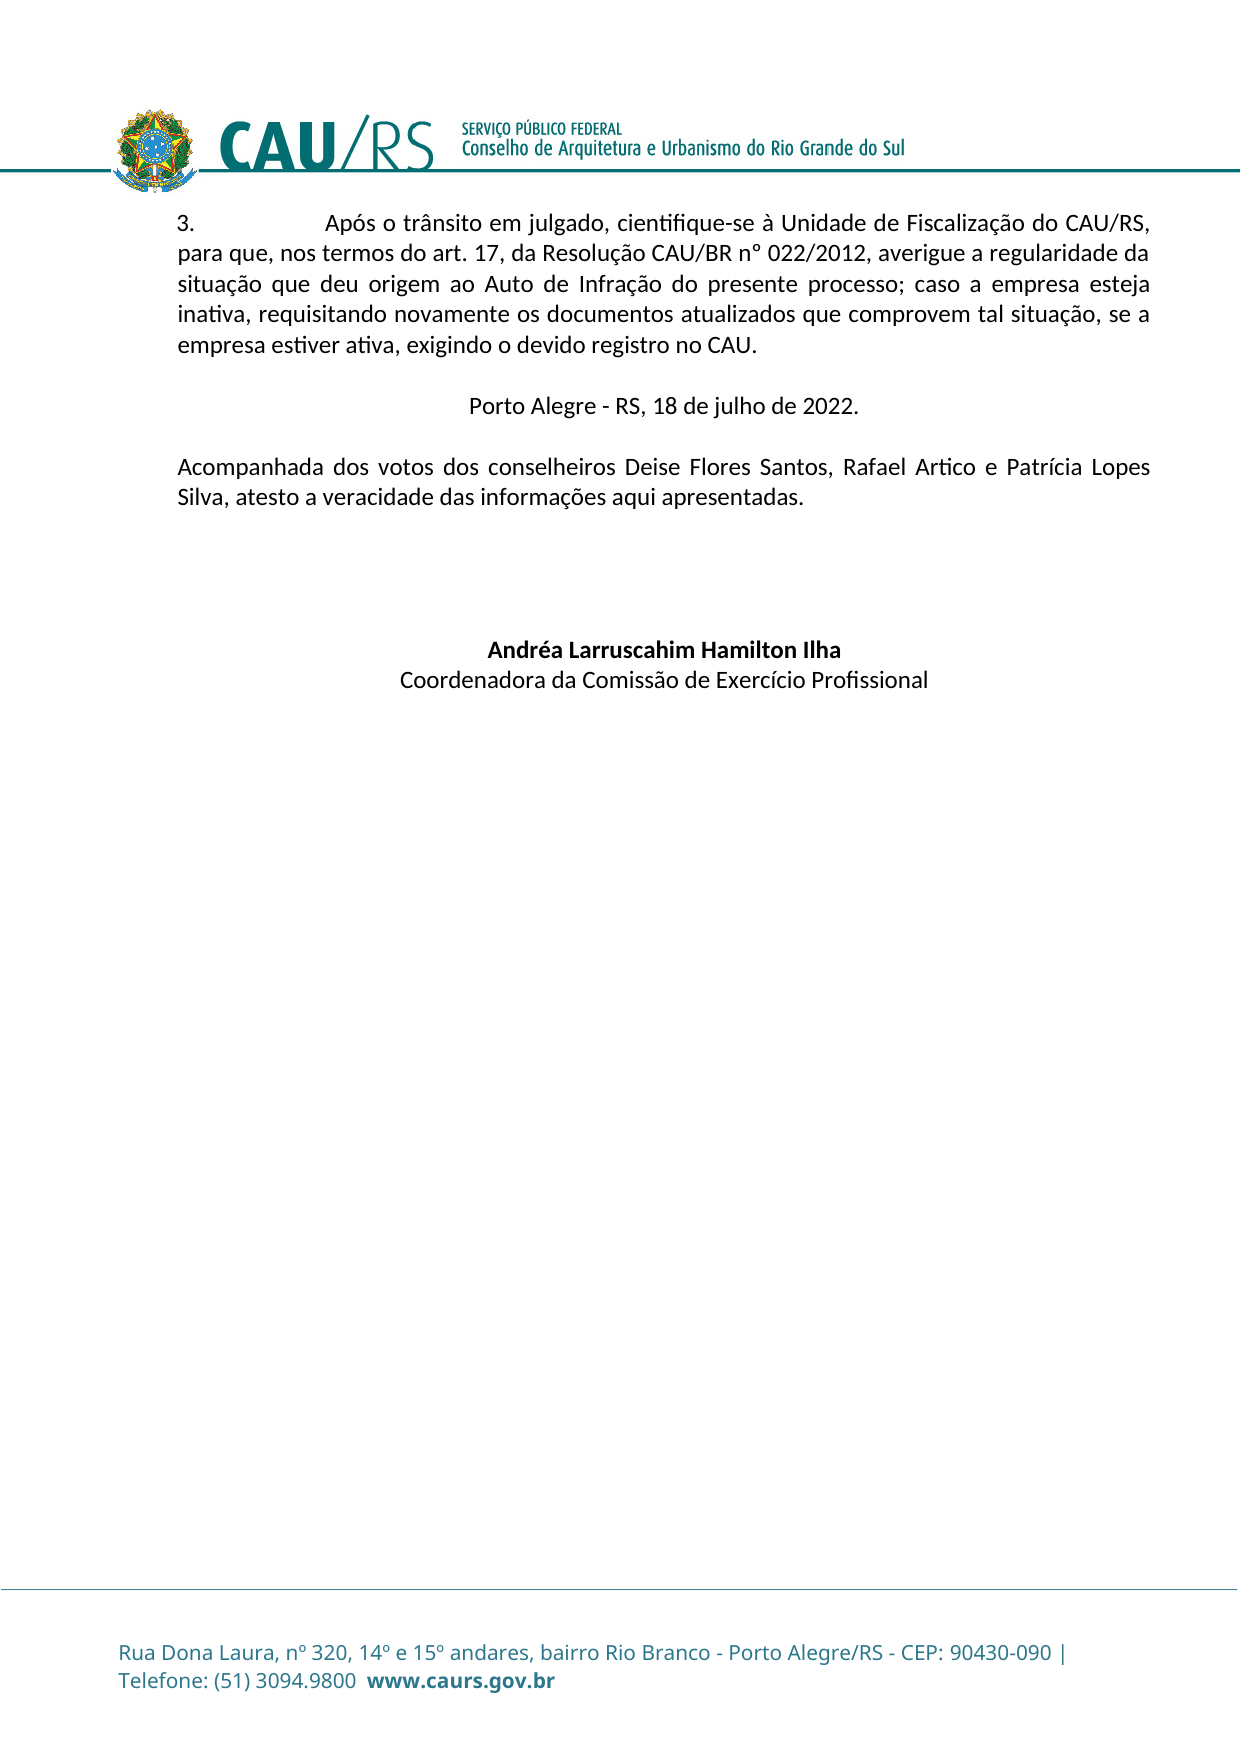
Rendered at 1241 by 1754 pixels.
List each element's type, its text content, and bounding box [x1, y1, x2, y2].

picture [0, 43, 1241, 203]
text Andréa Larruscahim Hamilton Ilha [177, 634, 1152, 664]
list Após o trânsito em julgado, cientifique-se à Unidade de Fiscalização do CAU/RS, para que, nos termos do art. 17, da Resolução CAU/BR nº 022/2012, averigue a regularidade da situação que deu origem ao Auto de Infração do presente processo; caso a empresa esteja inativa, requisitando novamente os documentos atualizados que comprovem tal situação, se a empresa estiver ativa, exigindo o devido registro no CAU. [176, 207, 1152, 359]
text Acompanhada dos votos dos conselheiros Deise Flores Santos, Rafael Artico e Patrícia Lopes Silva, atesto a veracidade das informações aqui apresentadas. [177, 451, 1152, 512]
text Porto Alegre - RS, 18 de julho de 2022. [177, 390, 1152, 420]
———
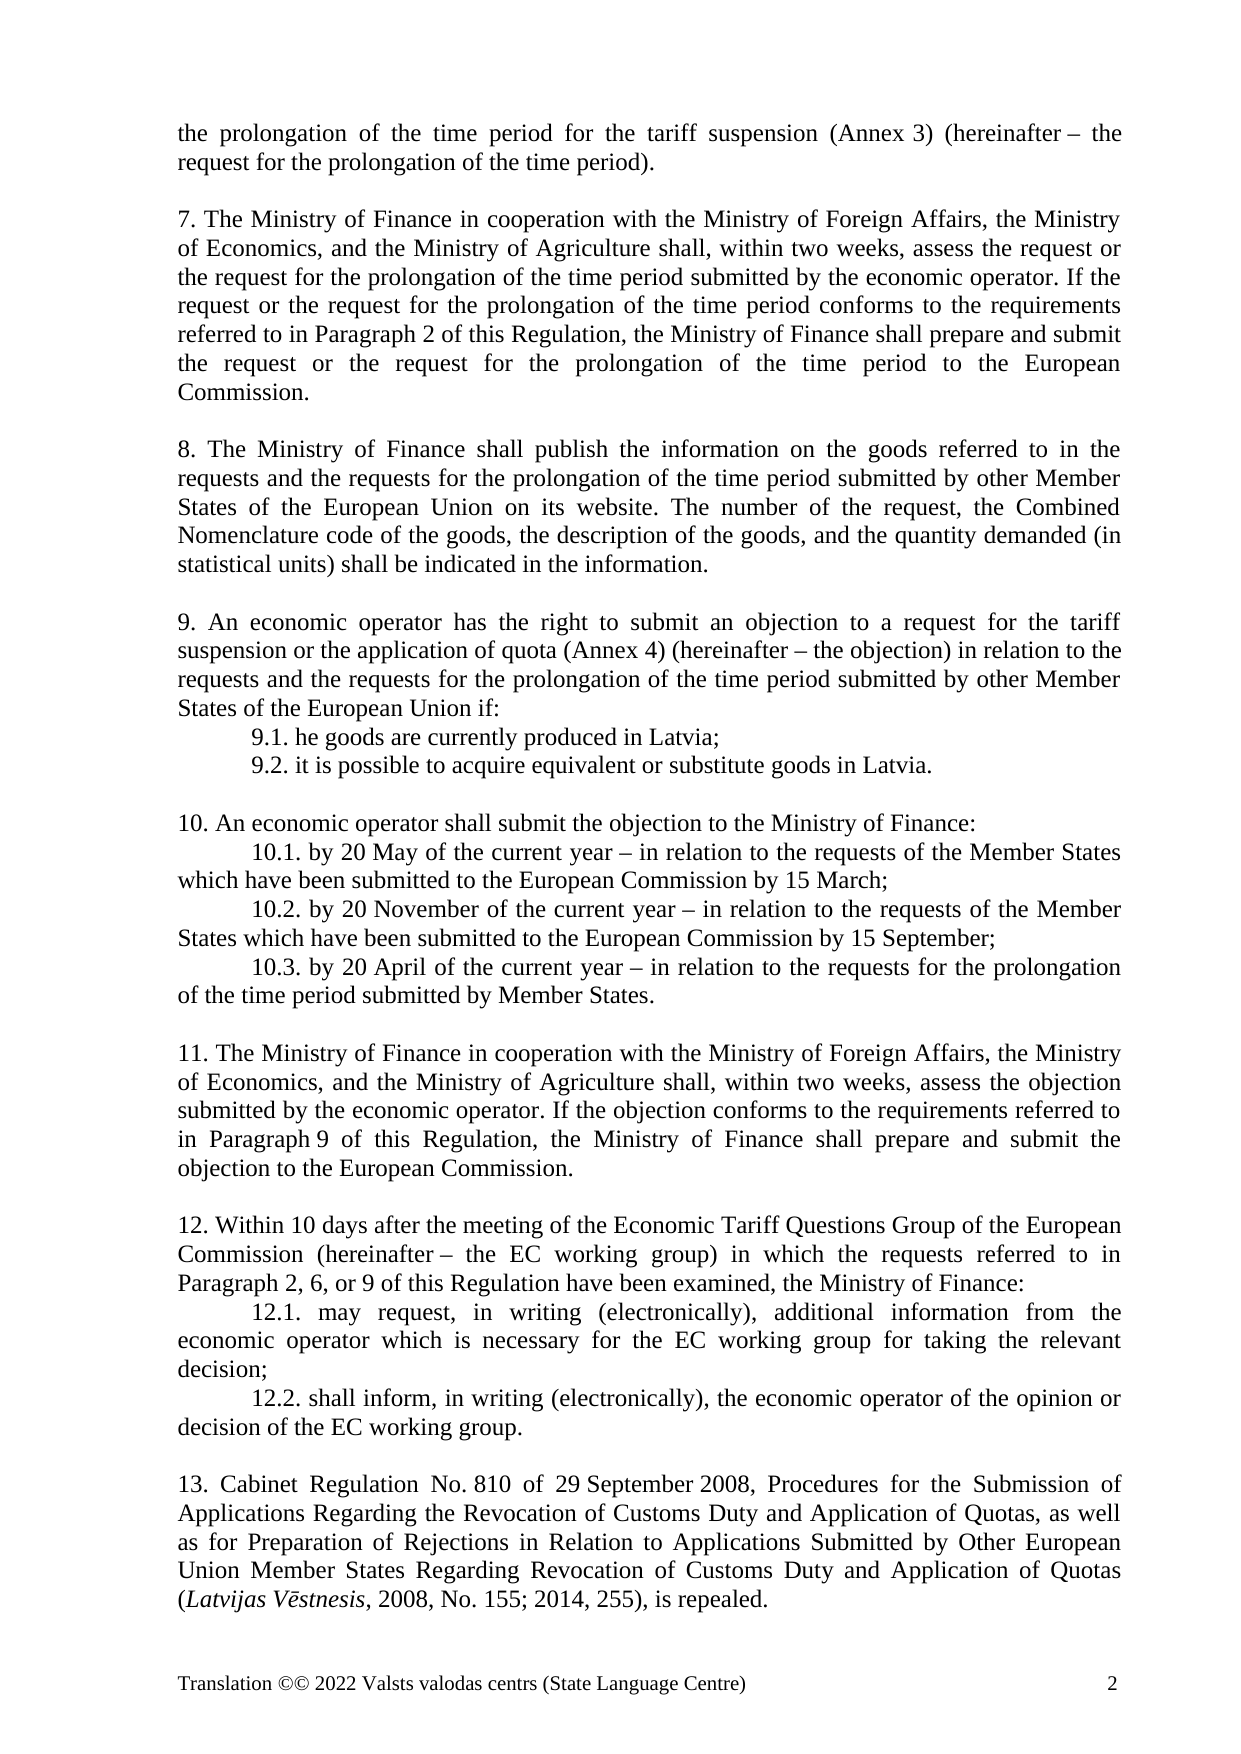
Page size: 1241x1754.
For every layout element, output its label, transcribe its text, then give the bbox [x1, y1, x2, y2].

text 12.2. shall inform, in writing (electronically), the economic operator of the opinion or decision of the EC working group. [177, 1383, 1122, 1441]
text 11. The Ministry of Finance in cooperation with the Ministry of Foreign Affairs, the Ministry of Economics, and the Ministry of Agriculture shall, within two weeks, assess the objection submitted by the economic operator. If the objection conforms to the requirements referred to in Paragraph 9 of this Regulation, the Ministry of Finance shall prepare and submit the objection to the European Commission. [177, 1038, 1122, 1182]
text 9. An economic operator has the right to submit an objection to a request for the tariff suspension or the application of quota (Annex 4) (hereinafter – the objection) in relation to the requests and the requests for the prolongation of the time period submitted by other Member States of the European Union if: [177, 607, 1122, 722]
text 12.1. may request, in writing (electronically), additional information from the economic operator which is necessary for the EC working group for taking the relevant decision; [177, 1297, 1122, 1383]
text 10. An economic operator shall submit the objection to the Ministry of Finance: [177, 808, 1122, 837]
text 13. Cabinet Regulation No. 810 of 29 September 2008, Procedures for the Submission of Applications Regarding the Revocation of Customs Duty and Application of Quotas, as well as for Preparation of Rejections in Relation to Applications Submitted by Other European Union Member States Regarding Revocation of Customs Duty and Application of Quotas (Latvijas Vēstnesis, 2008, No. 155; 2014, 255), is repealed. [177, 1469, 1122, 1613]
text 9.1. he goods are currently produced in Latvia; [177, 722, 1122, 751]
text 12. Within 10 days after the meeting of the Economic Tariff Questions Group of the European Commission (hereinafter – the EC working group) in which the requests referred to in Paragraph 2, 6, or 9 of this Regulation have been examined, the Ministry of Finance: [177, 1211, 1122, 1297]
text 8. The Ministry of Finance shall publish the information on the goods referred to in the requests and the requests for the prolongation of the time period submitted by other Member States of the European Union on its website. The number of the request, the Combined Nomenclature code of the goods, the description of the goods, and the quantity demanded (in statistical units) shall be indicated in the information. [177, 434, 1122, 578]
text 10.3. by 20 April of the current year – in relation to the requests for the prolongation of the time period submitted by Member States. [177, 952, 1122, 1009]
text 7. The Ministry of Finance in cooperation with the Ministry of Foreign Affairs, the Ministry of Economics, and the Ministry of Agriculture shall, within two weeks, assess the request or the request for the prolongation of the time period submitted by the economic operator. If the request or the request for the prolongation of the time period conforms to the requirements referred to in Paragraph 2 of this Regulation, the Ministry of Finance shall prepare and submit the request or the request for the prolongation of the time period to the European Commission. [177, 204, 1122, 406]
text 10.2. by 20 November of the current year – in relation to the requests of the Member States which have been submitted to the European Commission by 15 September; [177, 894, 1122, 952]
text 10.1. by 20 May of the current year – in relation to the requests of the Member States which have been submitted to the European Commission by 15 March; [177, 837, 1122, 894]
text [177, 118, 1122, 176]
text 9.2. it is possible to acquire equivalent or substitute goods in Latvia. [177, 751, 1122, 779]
———
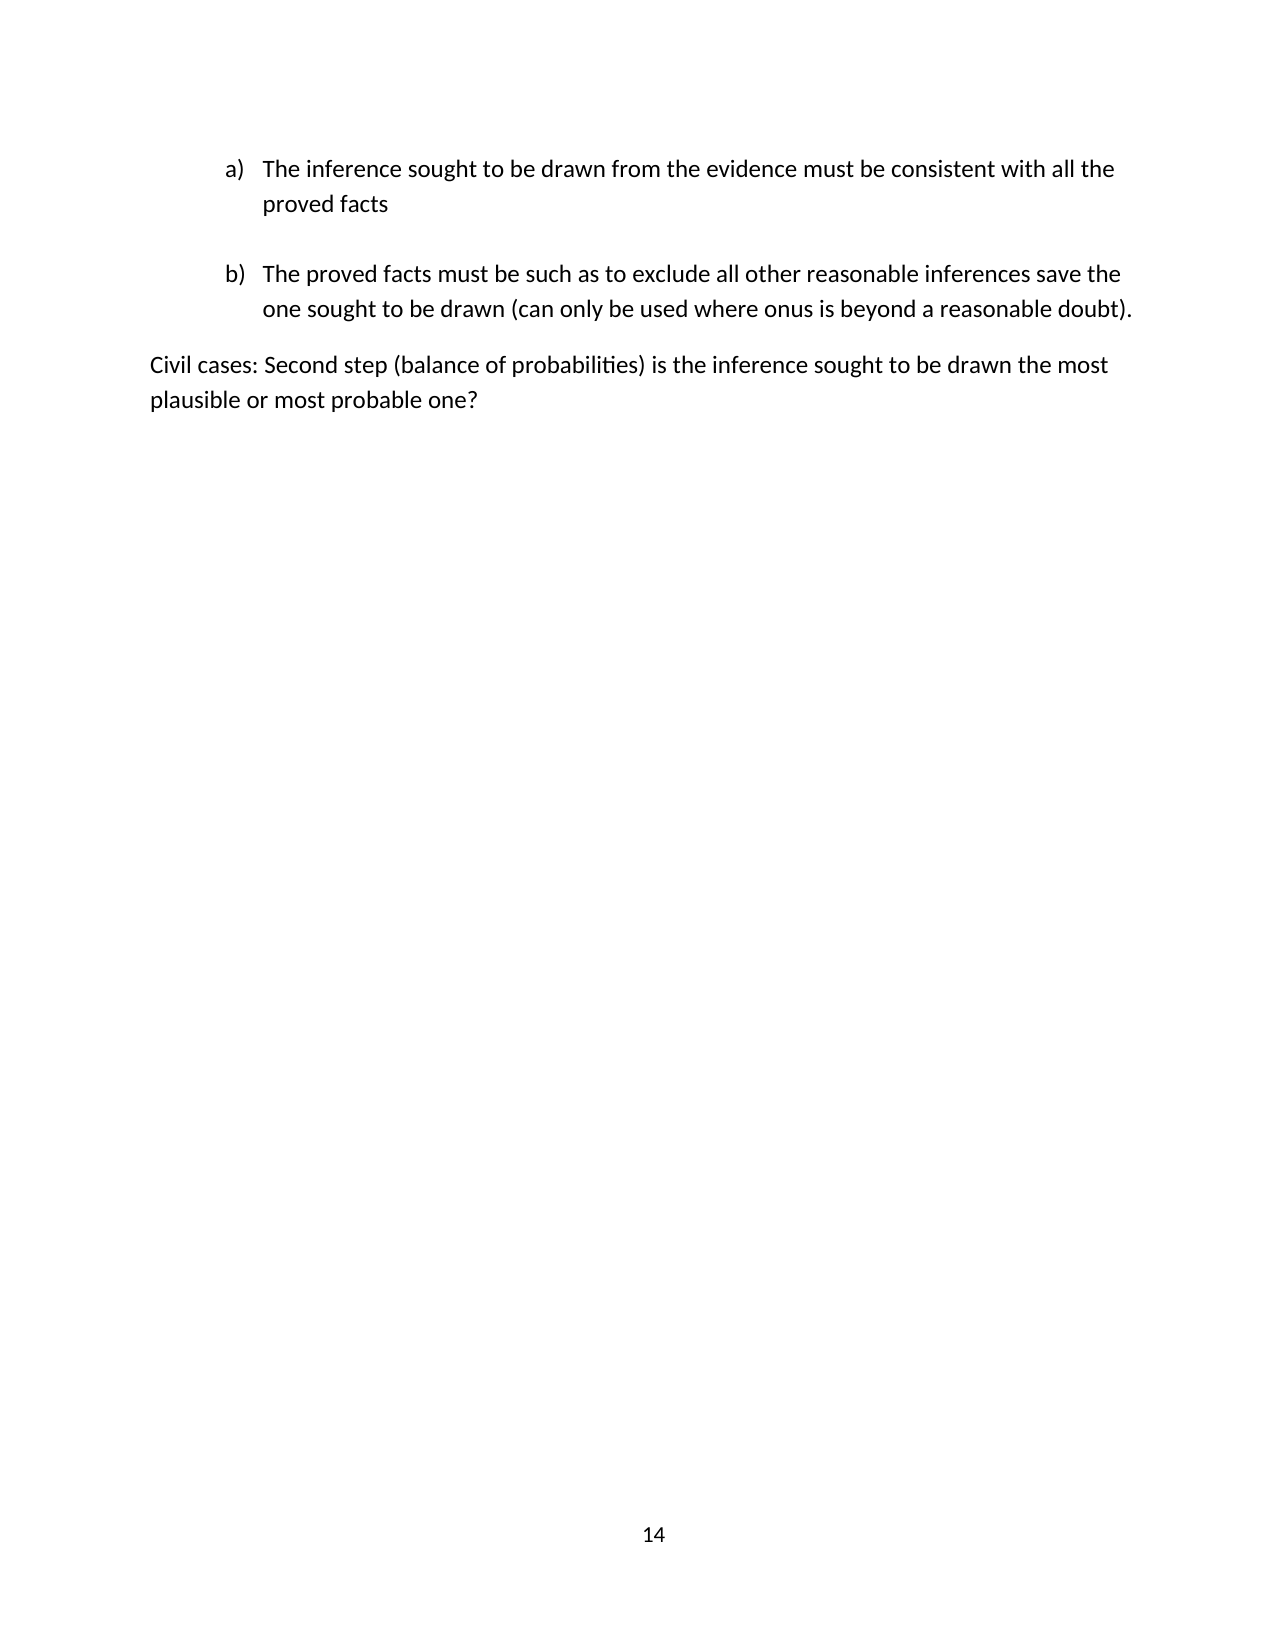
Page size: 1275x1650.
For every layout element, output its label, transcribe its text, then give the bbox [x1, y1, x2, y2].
———
Required work: Within the listing above, count each line that holds the word "size"; the answer is that number alone.

Worked solution: 2